== Segment start ==

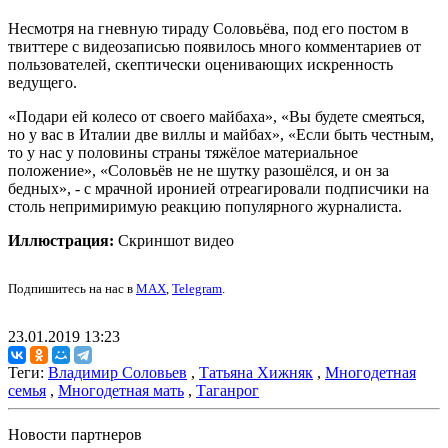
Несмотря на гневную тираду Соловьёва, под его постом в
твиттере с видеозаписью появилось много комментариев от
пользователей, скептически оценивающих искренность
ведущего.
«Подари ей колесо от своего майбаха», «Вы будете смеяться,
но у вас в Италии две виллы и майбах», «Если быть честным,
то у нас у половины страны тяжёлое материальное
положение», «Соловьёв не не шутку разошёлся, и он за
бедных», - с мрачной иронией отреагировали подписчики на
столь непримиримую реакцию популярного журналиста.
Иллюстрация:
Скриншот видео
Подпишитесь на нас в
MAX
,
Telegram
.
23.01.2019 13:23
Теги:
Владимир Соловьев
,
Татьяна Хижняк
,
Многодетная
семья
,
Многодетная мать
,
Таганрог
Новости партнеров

== Segment end ==
== Segment start ==

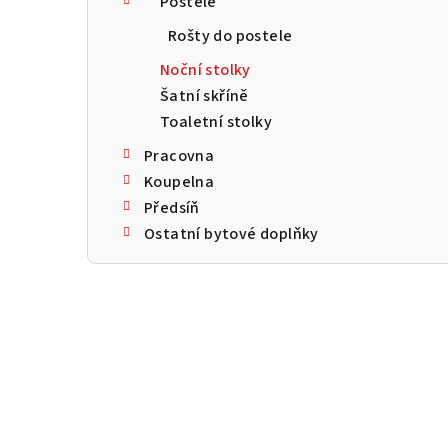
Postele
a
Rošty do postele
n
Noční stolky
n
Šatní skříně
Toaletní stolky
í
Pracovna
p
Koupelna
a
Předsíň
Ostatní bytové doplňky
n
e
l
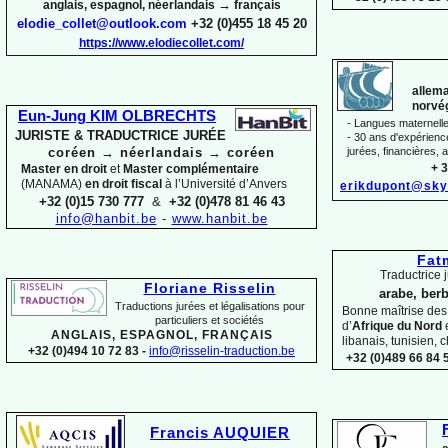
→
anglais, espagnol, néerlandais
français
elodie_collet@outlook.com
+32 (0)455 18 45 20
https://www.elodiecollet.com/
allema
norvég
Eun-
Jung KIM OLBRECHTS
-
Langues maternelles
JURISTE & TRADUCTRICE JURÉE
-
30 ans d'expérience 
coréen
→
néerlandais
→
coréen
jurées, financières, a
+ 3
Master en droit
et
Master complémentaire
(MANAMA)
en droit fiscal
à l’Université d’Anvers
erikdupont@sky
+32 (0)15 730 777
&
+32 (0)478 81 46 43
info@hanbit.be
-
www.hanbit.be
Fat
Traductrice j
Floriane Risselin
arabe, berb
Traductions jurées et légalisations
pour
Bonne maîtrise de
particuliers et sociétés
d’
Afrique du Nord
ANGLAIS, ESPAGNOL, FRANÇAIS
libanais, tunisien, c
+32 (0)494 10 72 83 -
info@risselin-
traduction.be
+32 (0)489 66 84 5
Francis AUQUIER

== Segment end ==
== Segment start ==

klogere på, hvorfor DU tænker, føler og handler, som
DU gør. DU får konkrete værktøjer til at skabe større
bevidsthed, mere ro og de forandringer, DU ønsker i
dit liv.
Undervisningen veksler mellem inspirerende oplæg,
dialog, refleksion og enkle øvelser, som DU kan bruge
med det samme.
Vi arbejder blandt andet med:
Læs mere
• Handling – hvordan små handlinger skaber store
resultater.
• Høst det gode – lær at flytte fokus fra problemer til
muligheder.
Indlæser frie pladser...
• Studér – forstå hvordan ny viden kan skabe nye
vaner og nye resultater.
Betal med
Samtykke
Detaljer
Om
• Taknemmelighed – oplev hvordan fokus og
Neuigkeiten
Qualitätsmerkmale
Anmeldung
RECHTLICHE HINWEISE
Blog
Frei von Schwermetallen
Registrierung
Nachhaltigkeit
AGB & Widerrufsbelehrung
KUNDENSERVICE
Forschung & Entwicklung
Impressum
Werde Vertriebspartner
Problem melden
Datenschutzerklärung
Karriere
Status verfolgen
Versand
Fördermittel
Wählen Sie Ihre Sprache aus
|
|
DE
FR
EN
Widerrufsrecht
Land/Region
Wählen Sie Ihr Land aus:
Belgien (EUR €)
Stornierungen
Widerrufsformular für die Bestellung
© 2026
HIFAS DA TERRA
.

== Segment end ==

WHAT THE TASK REQUIRES
Gather every line of the records that contains the string "hvordan" and copy each one in full.

SOLUTION TO THIS TASK
• Handling – hvordan små handlinger skaber store
• Studér – forstå hvordan ny viden kan skabe nye
• Taknemmelighed – oplev hvordan fokus og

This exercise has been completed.